_Stored items_
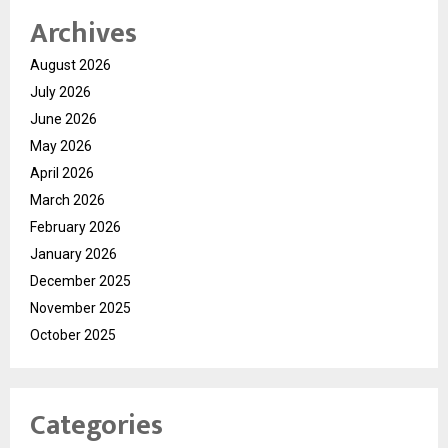
Archives
August 2026
July 2026
June 2026
May 2026
April 2026
March 2026
February 2026
January 2026
December 2025
November 2025
October 2025
Categories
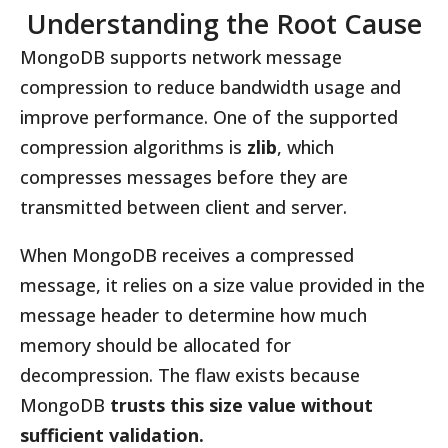
Understanding the Root Cause
MongoDB supports network message
compression to reduce bandwidth usage and
improve performance. One of the supported
compression algorithms is
zlib
, which
compresses messages before they are
transmitted between client and server.
When MongoDB receives a compressed
message, it relies on a size value provided in the
message header to determine how much
memory should be allocated for
decompression. The flaw exists because
MongoDB
trusts this size value without
sufficient validation.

_EXERCISE GOAL_
Locate each line in the items above that contains the word "value" and copy those lines.

_RESULT OF THIS TASK_
message, it relies on a size value provided in the
trusts this size value without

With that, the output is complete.